- TASK TO CARRY OUT
Exact duplicates of the lines from the top of the data through the line containing "X162193131Y-108472131D02*" are needed, with every picture left out.

Circuit design text data:

********************

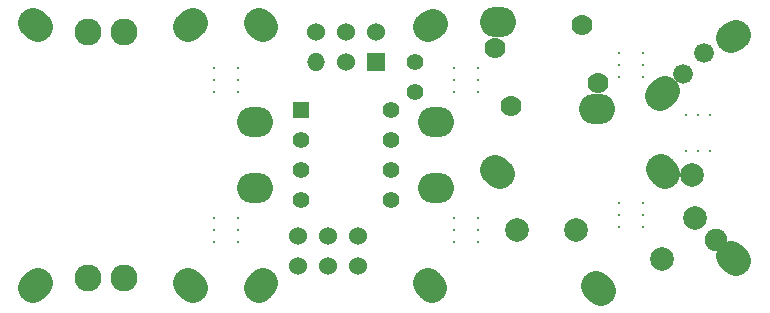
<source format=gbs>
G04 #@! TF.FileFunction,Soldermask,Bot*
%FSLAX46Y46*%
G04 Gerber Fmt 4.6, Leading zero omitted, Abs format (unit mm)*
G04 Created by KiCad (PCBNEW (2015-08-15 BZR 6092)-product) date 11/30/2015 7:36:40 PM*
%MOMM*%
G01*
G04 APERTURE LIST*
%ADD10C,0.100000*%
%ADD11C,1.998980*%
%ADD12C,1.524000*%
%ADD13R,1.524000X1.524000*%
%ADD14O,1.524000X1.524000*%
%ADD15C,2.286000*%
%ADD16R,1.397000X1.397000*%
%ADD17C,1.397000*%
%ADD18C,2.000000*%
%ADD19C,1.900000*%
%ADD20C,1.676400*%
%ADD21C,2.540000*%
%ADD22O,3.048000X2.540000*%
%ADD23C,0.330200*%
%ADD24C,1.778000*%
G04 APERTURE END LIST*
D10*
D11*
X169959097Y-98654771D03*
X167352903Y-105815229D03*
D12*
X143129000Y-86614000D03*
D13*
X143129000Y-89154000D03*
D12*
X140589000Y-86614000D03*
X140589000Y-89154000D03*
X138049000Y-86614000D03*
D14*
X138049000Y-89154000D03*
D15*
X118745000Y-86614000D03*
X118745000Y-107442000D03*
X121793000Y-86614000D03*
X121793000Y-107442000D03*
D16*
X136779000Y-93218000D03*
D17*
X136779000Y-95758000D03*
X136779000Y-98298000D03*
X136779000Y-100838000D03*
X144399000Y-100838000D03*
X144399000Y-98298000D03*
X144399000Y-95758000D03*
X144399000Y-93218000D03*
X146431000Y-89154000D03*
X146431000Y-91694000D03*
D18*
X170180000Y-102362000D03*
D19*
X171976051Y-104158051D03*
D20*
X169154974Y-90179026D03*
X170951026Y-88382974D03*
D21*
X127649131Y-85837869D02*
X127289921Y-86197079D01*
D22*
X132918200Y-94234000D03*
D21*
X114158869Y-85837869D02*
X114518079Y-86197079D01*
D22*
X148259800Y-99822000D03*
D21*
X173685743Y-86801486D02*
X173269613Y-87092862D01*
X167244869Y-91962131D02*
X167604079Y-91602921D01*
X133244810Y-108251065D02*
X133571346Y-107861915D01*
X147933190Y-108251065D02*
X147606654Y-107861915D01*
D22*
X148259800Y-94234000D03*
D21*
X148002065Y-85873810D02*
X147612915Y-86200346D01*
X133244810Y-85804935D02*
X133571346Y-86194085D01*
D22*
X132918200Y-99822000D03*
D21*
X114158869Y-108218131D02*
X114518079Y-107858921D01*
X127649131Y-108218131D02*
X127289921Y-107858921D01*
X153274869Y-98283869D02*
X153634079Y-98643079D01*
X162193131Y-108472131D02*
X161833921Y-108112921D01*
D12*
X136525000Y-106426000D03*
X139065000Y-106426000D03*
X141605000Y-106426000D03*
X141605000Y-103886000D03*
X139065000Y-103886000D03*
X136525000Y-103886000D03*
D22*
X161848800Y-93091000D03*
X153492200Y-85725000D03*
D21*
X173623131Y-105932131D02*
X173263921Y-105572921D01*
X167319486Y-98221257D02*
X167610862Y-98637387D01*
D23*
X129413000Y-91694000D03*
X129413000Y-89662000D03*
X129413000Y-90678000D03*
X131445000Y-91694000D03*
X131445000Y-89662000D03*
X131445000Y-90678000D03*
X129413000Y-104394000D03*
X129413000Y-102362000D03*
X129413000Y-103378000D03*
X131445000Y-104394000D03*
X131445000Y-102362000D03*
X131445000Y-103378000D03*
X149733000Y-104394000D03*
X149733000Y-102362000D03*
X149733000Y-103378000D03*
X151765000Y-104394000D03*
X151765000Y-102362000D03*
X151765000Y-103378000D03*
X163703000Y-103124000D03*
X163703000Y-101092000D03*
X163703000Y-102108000D03*
X165735000Y-90424000D03*
X165735000Y-88392000D03*
X165735000Y-89408000D03*
X163703000Y-90424000D03*
X163703000Y-88392000D03*
X163703000Y-89408000D03*
X165735000Y-103124000D03*
X165735000Y-101092000D03*
X165735000Y-102108000D03*
X149733000Y-91694000D03*
X149733000Y-89662000D03*
X149733000Y-90678000D03*
X151765000Y-91694000D03*
X151765000Y-89662000D03*
X151765000Y-90678000D03*
X171450000Y-96647000D03*
X169418000Y-96647000D03*
X170434000Y-96647000D03*
X171450000Y-93599000D03*
X169418000Y-93599000D03*
X170434000Y-93599000D03*
D24*
X154584223Y-92847552D03*
X153269422Y-87940649D03*
X161944578Y-90875351D03*
X160629777Y-85968448D03*
D18*
X160107000Y-103378000D03*
X155107000Y-103378000D03*
M02*

</source>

********************

- RESULT FOR THIS TASK
<source format=gbs>
G04 #@! TF.FileFunction,Soldermask,Bot*
%FSLAX46Y46*%
G04 Gerber Fmt 4.6, Leading zero omitted, Abs format (unit mm)*
G04 Created by KiCad (PCBNEW (2015-08-15 BZR 6092)-product) date 11/30/2015 7:36:40 PM*
%MOMM*%
G01*
G04 APERTURE LIST*
%ADD10C,0.100000*%
%ADD11C,1.998980*%
%ADD12C,1.524000*%
%ADD13R,1.524000X1.524000*%
%ADD14O,1.524000X1.524000*%
%ADD15C,2.286000*%
%ADD16R,1.397000X1.397000*%
%ADD17C,1.397000*%
%ADD18C,2.000000*%
%ADD19C,1.900000*%
%ADD20C,1.676400*%
%ADD21C,2.540000*%
%ADD22O,3.048000X2.540000*%
%ADD23C,0.330200*%
%ADD24C,1.778000*%
G04 APERTURE END LIST*
D10*
D11*
X169959097Y-98654771D03*
X167352903Y-105815229D03*
D12*
X143129000Y-86614000D03*
D13*
X143129000Y-89154000D03*
D12*
X140589000Y-86614000D03*
X140589000Y-89154000D03*
X138049000Y-86614000D03*
D14*
X138049000Y-89154000D03*
D15*
X118745000Y-86614000D03*
X118745000Y-107442000D03*
X121793000Y-86614000D03*
X121793000Y-107442000D03*
D16*
X136779000Y-93218000D03*
D17*
X136779000Y-95758000D03*
X136779000Y-98298000D03*
X136779000Y-100838000D03*
X144399000Y-100838000D03*
X144399000Y-98298000D03*
X144399000Y-95758000D03*
X144399000Y-93218000D03*
X146431000Y-89154000D03*
X146431000Y-91694000D03*
D18*
X170180000Y-102362000D03*
D19*
X171976051Y-104158051D03*
D20*
X169154974Y-90179026D03*
X170951026Y-88382974D03*
D21*
X127649131Y-85837869D02*
X127289921Y-86197079D01*
D22*
X132918200Y-94234000D03*
D21*
X114158869Y-85837869D02*
X114518079Y-86197079D01*
D22*
X148259800Y-99822000D03*
D21*
X173685743Y-86801486D02*
X173269613Y-87092862D01*
X167244869Y-91962131D02*
X167604079Y-91602921D01*
X133244810Y-108251065D02*
X133571346Y-107861915D01*
X147933190Y-108251065D02*
X147606654Y-107861915D01*
D22*
X148259800Y-94234000D03*
D21*
X148002065Y-85873810D02*
X147612915Y-86200346D01*
X133244810Y-85804935D02*
X133571346Y-86194085D01*
D22*
X132918200Y-99822000D03*
D21*
X114158869Y-108218131D02*
X114518079Y-107858921D01*
X127649131Y-108218131D02*
X127289921Y-107858921D01*
X153274869Y-98283869D02*
X153634079Y-98643079D01*
X162193131Y-108472131D02*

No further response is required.